Record excerpts >>
==============================

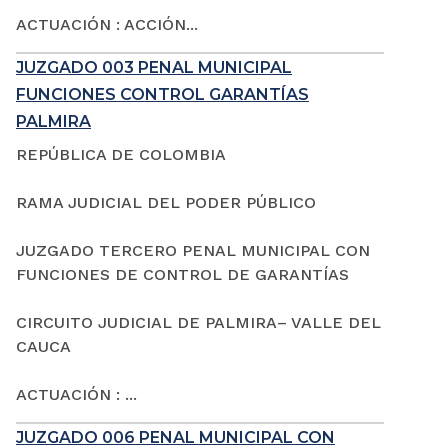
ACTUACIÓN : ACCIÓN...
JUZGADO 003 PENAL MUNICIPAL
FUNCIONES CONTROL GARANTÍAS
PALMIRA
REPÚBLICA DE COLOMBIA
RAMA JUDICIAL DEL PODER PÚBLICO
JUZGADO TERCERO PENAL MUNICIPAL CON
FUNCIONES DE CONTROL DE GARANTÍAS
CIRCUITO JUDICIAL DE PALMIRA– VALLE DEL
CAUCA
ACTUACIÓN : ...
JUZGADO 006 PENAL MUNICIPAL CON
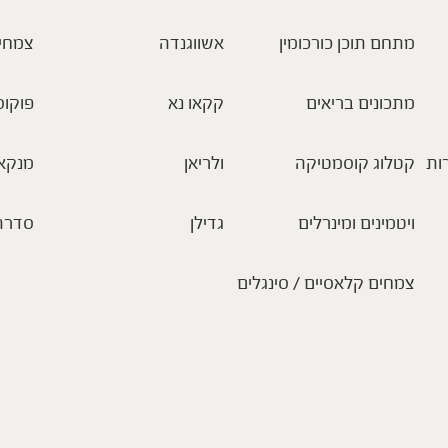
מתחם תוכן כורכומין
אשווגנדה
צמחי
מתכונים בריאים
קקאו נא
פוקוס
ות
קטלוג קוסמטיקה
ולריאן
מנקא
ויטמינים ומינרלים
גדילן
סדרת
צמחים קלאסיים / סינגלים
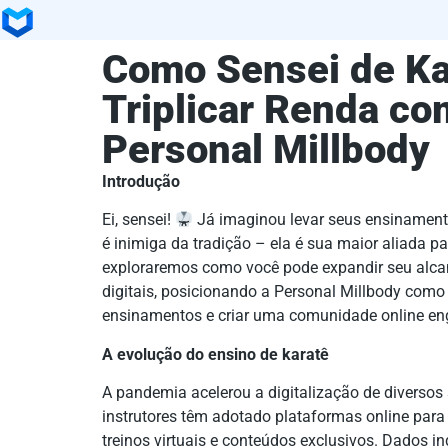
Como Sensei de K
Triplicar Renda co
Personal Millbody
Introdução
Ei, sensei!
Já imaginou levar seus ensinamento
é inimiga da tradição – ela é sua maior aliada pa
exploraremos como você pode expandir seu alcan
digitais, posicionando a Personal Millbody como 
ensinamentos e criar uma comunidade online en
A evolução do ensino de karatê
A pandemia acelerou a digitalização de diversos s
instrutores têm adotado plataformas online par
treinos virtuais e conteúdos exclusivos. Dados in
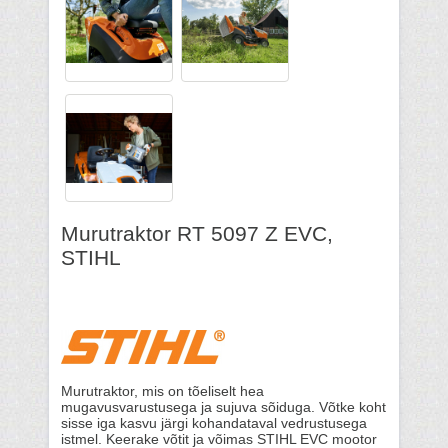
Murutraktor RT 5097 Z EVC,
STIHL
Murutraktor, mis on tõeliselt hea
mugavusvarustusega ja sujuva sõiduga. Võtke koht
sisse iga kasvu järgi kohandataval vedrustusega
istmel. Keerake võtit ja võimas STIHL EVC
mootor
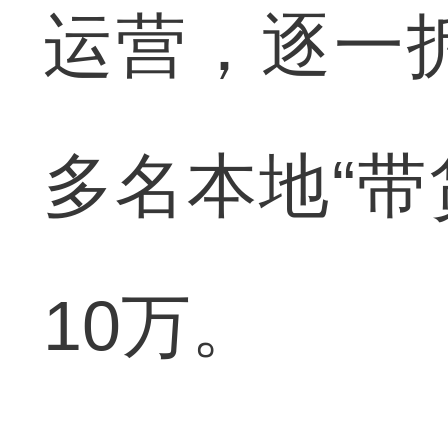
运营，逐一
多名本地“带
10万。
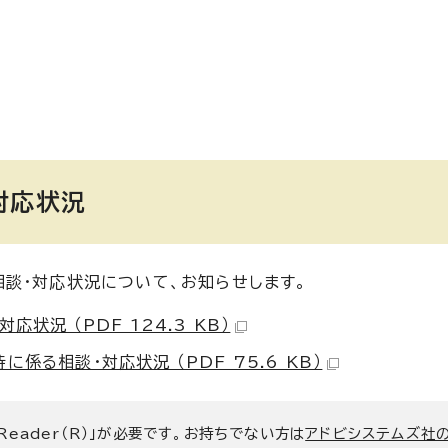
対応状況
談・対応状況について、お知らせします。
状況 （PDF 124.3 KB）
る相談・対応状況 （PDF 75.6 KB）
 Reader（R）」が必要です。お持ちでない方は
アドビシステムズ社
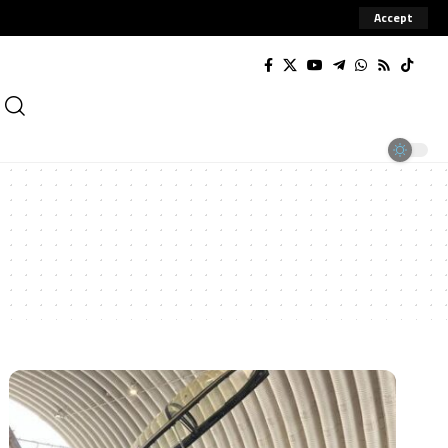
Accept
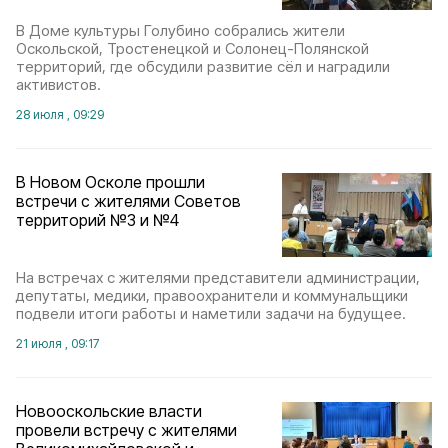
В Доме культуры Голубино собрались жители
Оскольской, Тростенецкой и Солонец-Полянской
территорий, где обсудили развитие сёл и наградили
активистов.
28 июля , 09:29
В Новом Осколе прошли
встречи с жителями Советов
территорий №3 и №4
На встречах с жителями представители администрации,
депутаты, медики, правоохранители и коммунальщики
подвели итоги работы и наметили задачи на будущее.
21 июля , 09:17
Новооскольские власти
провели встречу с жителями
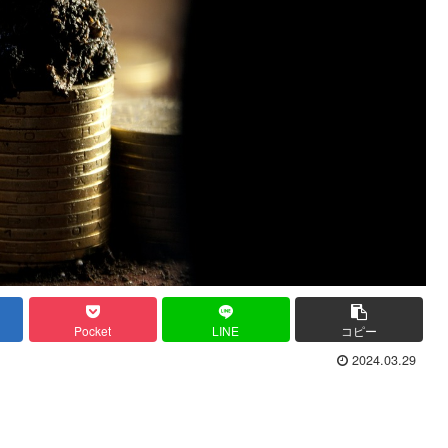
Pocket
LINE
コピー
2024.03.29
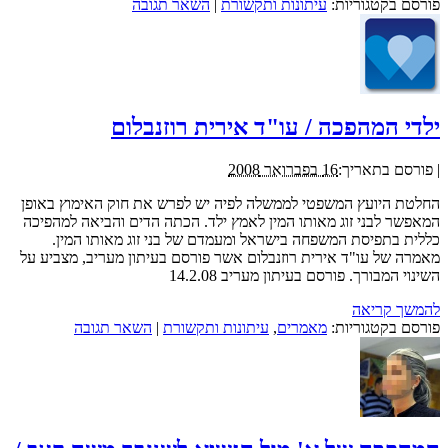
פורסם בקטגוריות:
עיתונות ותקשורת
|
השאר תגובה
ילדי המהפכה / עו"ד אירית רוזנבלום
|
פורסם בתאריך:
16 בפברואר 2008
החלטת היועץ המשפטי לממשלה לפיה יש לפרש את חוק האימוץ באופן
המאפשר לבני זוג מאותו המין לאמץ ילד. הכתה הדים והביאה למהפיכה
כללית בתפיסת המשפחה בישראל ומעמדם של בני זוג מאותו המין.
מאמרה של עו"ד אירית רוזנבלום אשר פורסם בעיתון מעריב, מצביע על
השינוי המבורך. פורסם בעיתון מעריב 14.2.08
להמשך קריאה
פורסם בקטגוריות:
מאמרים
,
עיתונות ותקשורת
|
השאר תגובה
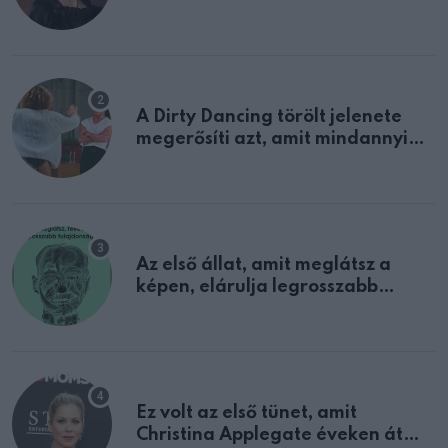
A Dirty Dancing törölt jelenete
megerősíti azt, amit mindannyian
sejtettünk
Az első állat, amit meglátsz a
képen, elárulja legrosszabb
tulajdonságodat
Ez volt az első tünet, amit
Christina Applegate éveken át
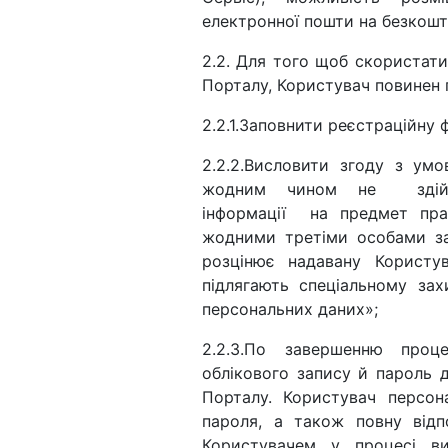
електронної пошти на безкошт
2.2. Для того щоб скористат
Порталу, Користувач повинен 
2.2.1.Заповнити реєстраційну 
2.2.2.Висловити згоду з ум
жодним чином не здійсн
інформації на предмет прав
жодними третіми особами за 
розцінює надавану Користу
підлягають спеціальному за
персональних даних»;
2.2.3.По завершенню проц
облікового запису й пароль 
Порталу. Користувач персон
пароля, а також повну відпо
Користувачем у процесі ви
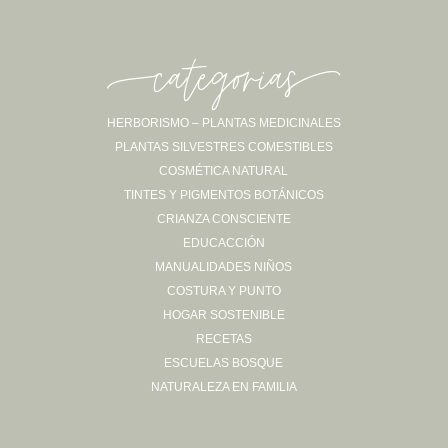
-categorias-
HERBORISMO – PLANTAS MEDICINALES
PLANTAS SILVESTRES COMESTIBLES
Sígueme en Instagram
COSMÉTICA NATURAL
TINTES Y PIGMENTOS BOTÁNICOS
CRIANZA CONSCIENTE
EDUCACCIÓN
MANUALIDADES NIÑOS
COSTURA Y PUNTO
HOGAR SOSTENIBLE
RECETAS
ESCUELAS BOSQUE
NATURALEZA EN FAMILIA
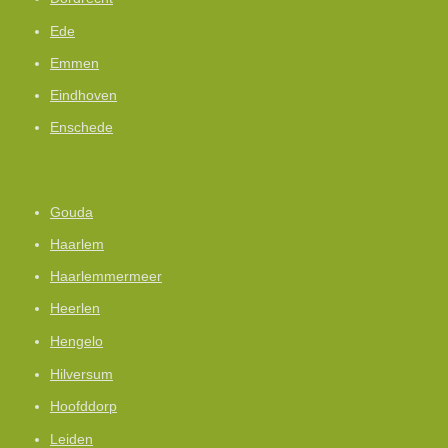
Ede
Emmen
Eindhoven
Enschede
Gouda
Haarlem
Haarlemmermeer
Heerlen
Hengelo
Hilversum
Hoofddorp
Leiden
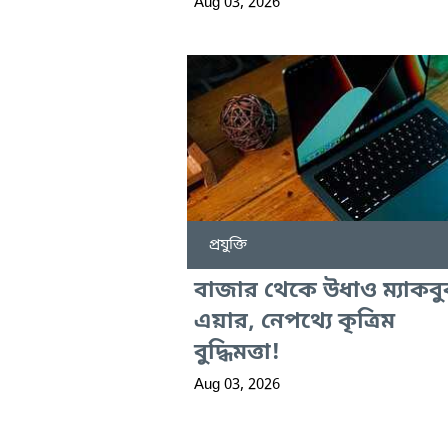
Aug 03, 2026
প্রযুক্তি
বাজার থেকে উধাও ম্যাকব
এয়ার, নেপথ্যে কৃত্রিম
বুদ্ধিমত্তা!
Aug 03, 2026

==============================

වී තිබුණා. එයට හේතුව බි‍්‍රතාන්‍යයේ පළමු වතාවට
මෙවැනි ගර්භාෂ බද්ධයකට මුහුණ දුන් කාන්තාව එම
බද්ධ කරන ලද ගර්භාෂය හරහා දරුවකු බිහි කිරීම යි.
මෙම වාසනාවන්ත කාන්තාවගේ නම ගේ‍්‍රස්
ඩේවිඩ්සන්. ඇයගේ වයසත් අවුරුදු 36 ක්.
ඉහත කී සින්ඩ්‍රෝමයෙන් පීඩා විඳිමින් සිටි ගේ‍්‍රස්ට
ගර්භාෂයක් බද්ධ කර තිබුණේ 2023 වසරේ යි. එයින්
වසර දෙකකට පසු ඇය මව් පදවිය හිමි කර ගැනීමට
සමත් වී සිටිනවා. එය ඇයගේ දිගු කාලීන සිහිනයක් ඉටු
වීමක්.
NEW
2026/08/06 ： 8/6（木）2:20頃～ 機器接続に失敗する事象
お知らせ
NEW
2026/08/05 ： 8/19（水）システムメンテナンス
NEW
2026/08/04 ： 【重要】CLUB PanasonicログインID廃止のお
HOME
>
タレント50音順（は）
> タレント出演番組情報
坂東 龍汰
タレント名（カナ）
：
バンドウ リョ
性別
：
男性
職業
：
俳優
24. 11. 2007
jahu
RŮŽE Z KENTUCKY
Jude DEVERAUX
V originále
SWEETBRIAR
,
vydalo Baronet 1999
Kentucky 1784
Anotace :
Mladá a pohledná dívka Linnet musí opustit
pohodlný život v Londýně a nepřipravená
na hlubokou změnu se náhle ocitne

==============================

Request >> Which lines in the records contain the string "GARANTÍAS"? Gather every one of them, copied in full.

Reply >>
FUNCIONES CONTROL GARANTÍAS
FUNCIONES DE CONTROL DE GARANTÍAS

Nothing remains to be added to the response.